A few observations on recent pieces of the conversation on health care reform at the state and federal levels:
About a year ago, I wrote about how Wyden's plan (or John Edwards' plan -- remember him?) would interact with the Massachusetts health care coverage law at CommonHealth. At its core, Wyden's plan would eliminate the employment-health insurance connection and require employers to pay employees some extra bucks buy their own insurance. It would cut some waste and promote preventive care. All that, and it's predicted (by Wyden) to trim less than 1% off the current inflation rate.
Last week, Massachusetts Senate President Therese Murray filed legislation aimed largely at ensuring that the second leg of Massachusetts' three-legged stool of health care reform -- cost containment -- gets a fair shake, though the talking points for her testimony at yesterday's committee hearing on the health care bill demonstrate the breadth of the bill: It ranges from requiring public hearings for any health insurance rate hike of over 7%, to the much-discussed ban on physicians accepting gifts, to allocating funds (though not enough) to rolling out EHR systems and CPOE systems -- both ultimate cost-savers, to taking a crack at reducing the PCP shortage through outreach and loan forgiveness.
See today's Boston Globe's coverage of the hearing on the health care bill for more information, including snippets from the testimony of two former health care committee chairmen:
"The big bogeyman . . . is payment system reform," said Senator Mark Montigny, a New Bedford Democrat, at a hearing on Murray's bill and another proposed by health insurers. The state needs to take on "the cozy relationship" between the state's largest hospital system, Partners HealthCare, and its largest insurer, Blue Cross-Blue Shield, Montigny said.
John McDonough, executive director of Health Care for All and a former House healthcare committee chairman, said large healthcare providers, particularly hospitals, have driven up the costs through secret negotiations with insurers. He proposed that the state seek federal approval to impose a system in which payments would be made based on the service provided and not on who was shelling out the money or how much clout the provider had.
The payor community had its own bill before the committee in Boston this week.
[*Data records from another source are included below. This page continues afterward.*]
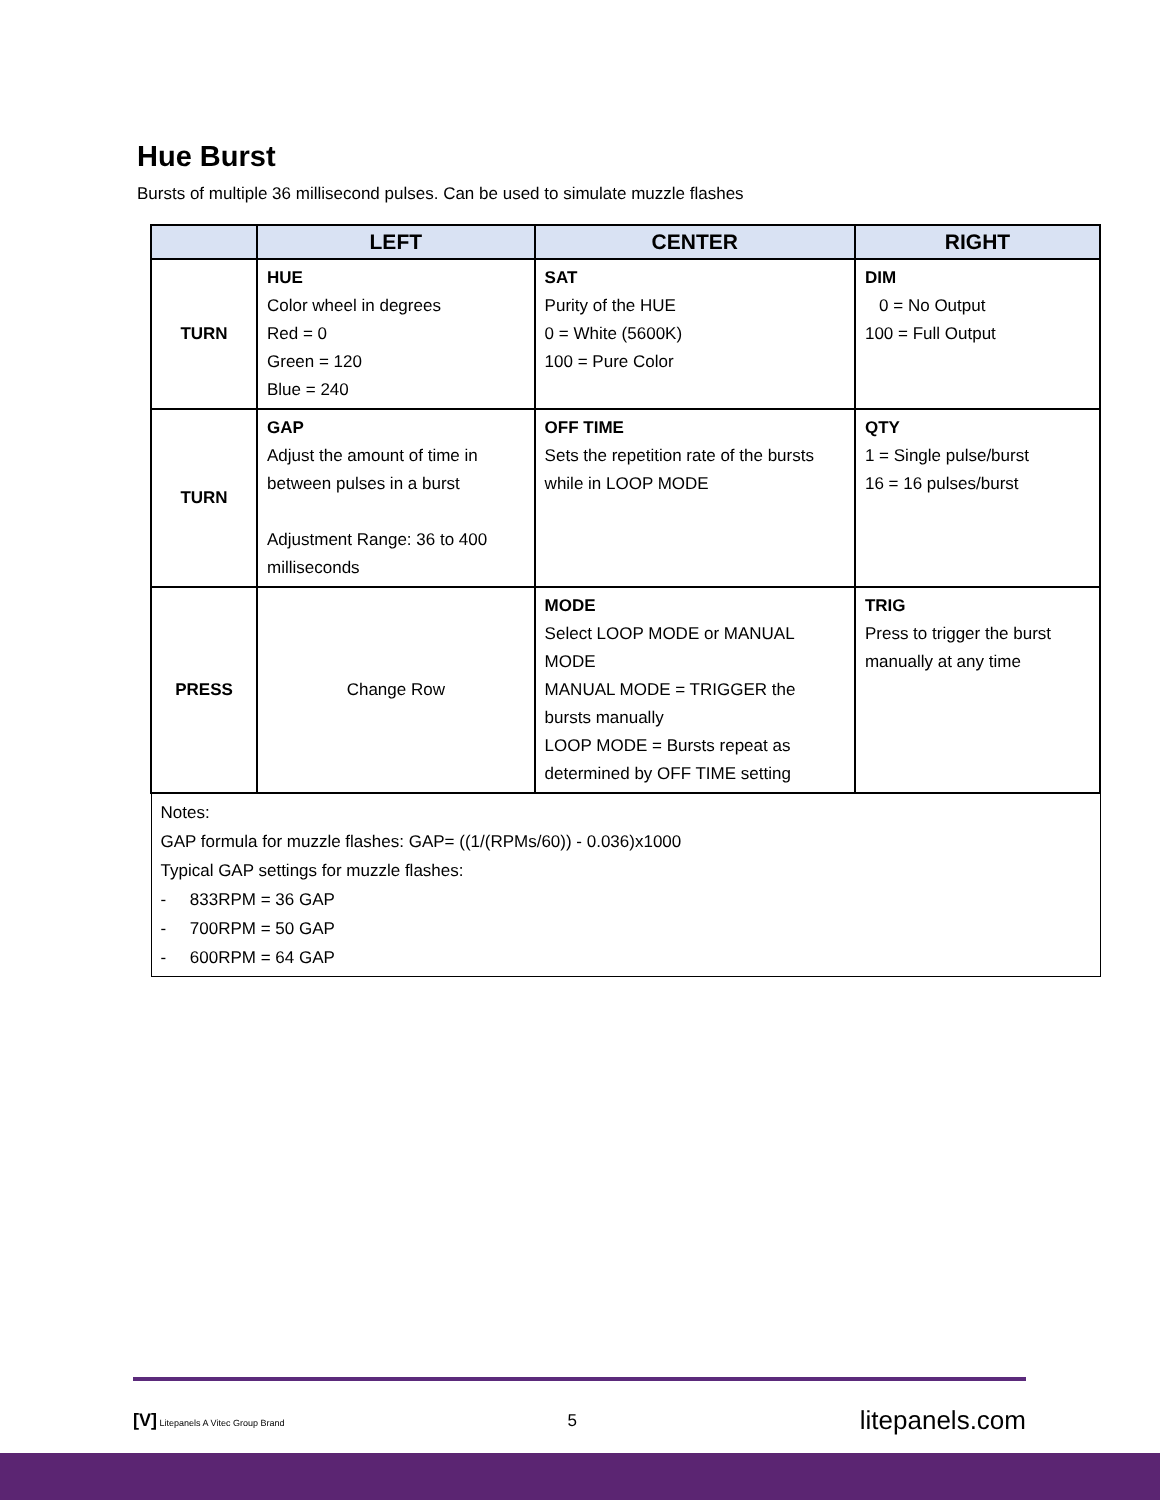Hue Burst
Bursts of multiple 36 millisecond pulses. Can be used to simulate muzzle flashes
| | LEFT | CENTER | RIGHT |
| --- | --- | --- | --- |
| TURN | HUE Color wheel in degrees Red = 0 Green = 120 Blue = 240 | SAT Purity of the HUE 0 = White (5600K) 100 = Pure Color | DIM 0 = No Output 100 = Full Output |
| TURN | GAP Adjust the amount of time in between pulses in a burst Adjustment Range: 36 to 400 milliseconds | OFF TIME Sets the repetition rate of the bursts while in LOOP MODE | QTY 1 = Single pulse/burst 16 = 16 pulses/burst |
| PRESS | Change Row | MODE Select LOOP MODE or MANUAL MODE MANUAL MODE = TRIGGER the bursts manually LOOP MODE = Bursts repeat as determined by OFF TIME setting | TRIG Press to trigger the burst manually at any time |
| Notes: GAP formula for muzzle flashes: GAP= ((1/(RPMs/60)) - 0.036)x1000 Typical GAP settings for muzzle flashes: - 833RPM = 36 GAP - 700RPM = 50 GAP - 600RPM = 64 GAP | | | |
[V] Litepanels A Vitec Group Brand 5 litepanels.com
Payors, and the other parties to this inelegant conglomeration we call the health care system, should be paying attention to the Boston Globe op-ed piece penned by Joe Dorsey and Don Berwick a couple of weeks ago, wherein they dare to mention the "dirty words" of "managed care" and "capitation." Their point: there are lessons to be learned from "good" managed care systems such as the Harvard Community Health Plan system they practiced in as clinicians that can lead to better care at lower cost.
They may be jumping ahead. Back to the three-legged stool: Once Massachusetts addresses coverage and cost, the system needs to address quality of care.